*Problem set*:
A – According to the article on martial arts demonstrations, which organization recognizes Silat as a piece of intangible cultural heritage?
B – Copy the article on martial arts demonstrations word for word from "And when it" to "demonstration of Silat.".

This story is one part of a large effort by MixedMartialArts.com to understand what really works in martial arts. Too occasionally the focus is on what fails. If you enjoyed it, check out the library on:
•Martial Arts on The Street
•Style vs. Style
Today, anyone wanting to demonstrate that their martial art is effective can prove it, by fighting exponents of other styles. However, for generations, martial arts instructors "proved" the effectiveness of their style mainly via two means - demonstration and argumentation.
The arguments were endless. Their art was internal or external, whichever, both were superior. Their art was linear or circular, whichever, both were superior. Their art was ancient or modern, whichever, both were superior. Throw in a few references to deadly street fighting Navy SEALs from Asia, and the public was sold. Buttressing the stupid arguments were stupid demonstrations.
Boards would be broken, techniques would be executed rapid fire on complaints students, and again, people found that compelling. It's the equivalent of someone shadowboxing well, and then declaring that demonstrates they can fight. It was all silly.
And when it failed, it was funny:
•Boards do hit back;
•Bricks fail to break; and,
•Hapless grandmaster flops around from No Touch Chi Ball.
However, it's all fun and games until someone gets hurt. Sometimes worthless martial arts demos cause injury to the willing if gullible students, like when a ninja sword cuts a zucchini, and the student under it. And that's child's play compared to this 1980 demonstration of Silat.
What is Silat?
Silat, also called Pencak Silat, or Penjak Silat, is an umbrella term for a group of related indigenous martial arts from Indonesia and the surrounding geo-cultural areas in Southeast Asia, notably Brunei, Malaysia, Singapore, Southern Philippines, Southern Thailand, and Southern Vietnam. The term encompasses hundreds of different styles, that can have both unarmed and weapons training. For the latter, techniques often involve striking, takedowns, and joint manipulation.
The art is recognized as a piece of Intangible cultural heritage by UNESCO (United Nations Educational, Scientific and Cultural Organization). Further, it has a popular sporting aspect.

(Stored data)
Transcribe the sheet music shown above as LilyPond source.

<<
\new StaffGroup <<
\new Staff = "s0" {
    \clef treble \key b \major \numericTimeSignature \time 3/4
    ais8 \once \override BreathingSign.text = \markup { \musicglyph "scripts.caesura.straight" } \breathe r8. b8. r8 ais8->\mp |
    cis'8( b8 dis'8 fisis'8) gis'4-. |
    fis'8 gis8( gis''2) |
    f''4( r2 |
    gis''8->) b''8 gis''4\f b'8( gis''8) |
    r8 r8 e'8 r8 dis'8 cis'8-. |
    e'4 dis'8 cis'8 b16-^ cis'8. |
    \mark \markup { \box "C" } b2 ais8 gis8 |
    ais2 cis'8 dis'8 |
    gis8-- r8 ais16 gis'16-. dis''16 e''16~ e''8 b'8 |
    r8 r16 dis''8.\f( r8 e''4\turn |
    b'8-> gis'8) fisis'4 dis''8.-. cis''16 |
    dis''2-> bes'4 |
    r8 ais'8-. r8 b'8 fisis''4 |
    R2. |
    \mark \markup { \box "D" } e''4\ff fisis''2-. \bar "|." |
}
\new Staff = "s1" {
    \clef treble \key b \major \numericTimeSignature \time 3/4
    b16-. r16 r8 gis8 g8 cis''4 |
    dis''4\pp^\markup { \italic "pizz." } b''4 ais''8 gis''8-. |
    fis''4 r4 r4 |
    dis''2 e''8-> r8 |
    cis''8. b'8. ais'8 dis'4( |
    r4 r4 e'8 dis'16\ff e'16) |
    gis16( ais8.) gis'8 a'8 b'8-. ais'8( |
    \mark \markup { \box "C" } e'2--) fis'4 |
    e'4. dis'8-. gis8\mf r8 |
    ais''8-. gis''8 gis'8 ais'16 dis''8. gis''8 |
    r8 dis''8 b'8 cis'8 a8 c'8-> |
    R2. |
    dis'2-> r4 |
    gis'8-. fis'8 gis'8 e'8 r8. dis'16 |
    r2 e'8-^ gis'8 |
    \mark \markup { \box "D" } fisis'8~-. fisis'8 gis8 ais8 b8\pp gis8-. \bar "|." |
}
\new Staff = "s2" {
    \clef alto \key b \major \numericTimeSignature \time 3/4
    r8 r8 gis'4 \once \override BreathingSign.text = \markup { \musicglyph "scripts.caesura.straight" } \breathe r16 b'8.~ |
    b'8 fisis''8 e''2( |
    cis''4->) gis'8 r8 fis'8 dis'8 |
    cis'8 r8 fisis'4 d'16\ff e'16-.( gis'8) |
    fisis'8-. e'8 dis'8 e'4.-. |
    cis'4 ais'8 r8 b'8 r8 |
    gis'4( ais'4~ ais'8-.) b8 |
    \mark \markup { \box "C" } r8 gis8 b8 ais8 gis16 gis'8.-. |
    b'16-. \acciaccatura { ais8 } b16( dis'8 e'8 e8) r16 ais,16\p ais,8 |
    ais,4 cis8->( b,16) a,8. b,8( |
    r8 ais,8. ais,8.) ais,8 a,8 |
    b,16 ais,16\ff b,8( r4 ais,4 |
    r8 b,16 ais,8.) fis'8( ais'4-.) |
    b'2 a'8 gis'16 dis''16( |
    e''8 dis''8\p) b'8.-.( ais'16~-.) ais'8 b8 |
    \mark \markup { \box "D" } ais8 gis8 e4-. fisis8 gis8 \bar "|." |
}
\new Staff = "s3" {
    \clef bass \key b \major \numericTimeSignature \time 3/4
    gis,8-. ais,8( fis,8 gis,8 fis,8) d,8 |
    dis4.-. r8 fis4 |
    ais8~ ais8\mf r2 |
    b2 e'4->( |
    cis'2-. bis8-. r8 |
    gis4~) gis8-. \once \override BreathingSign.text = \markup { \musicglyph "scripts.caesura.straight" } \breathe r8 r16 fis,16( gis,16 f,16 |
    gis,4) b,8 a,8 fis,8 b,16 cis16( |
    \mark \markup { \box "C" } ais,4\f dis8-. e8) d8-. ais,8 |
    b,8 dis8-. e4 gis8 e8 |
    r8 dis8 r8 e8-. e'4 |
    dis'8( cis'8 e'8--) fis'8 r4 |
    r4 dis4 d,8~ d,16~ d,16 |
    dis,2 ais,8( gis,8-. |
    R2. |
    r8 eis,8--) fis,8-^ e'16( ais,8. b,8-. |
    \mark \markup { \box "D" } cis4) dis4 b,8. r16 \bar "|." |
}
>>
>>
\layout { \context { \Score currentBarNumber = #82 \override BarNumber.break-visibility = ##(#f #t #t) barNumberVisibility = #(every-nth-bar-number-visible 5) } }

*Task-by-task solutions*:
A – UNESCO (United Nations Educational, Scientific and Cultural Organization)

B –
And when it failed, it was funny:
•Boards do hit back;
•Bricks fail to break; and,
•Hapless grandmaster flops around from No Touch Chi Ball.
However, it's all fun and games until someone gets hurt. Sometimes worthless martial arts demos cause injury to the willing if gullible students, like when a ninja sword cuts a zucchini, and the student under it. And that's child's play compared to this 1980 demonstration of Silat.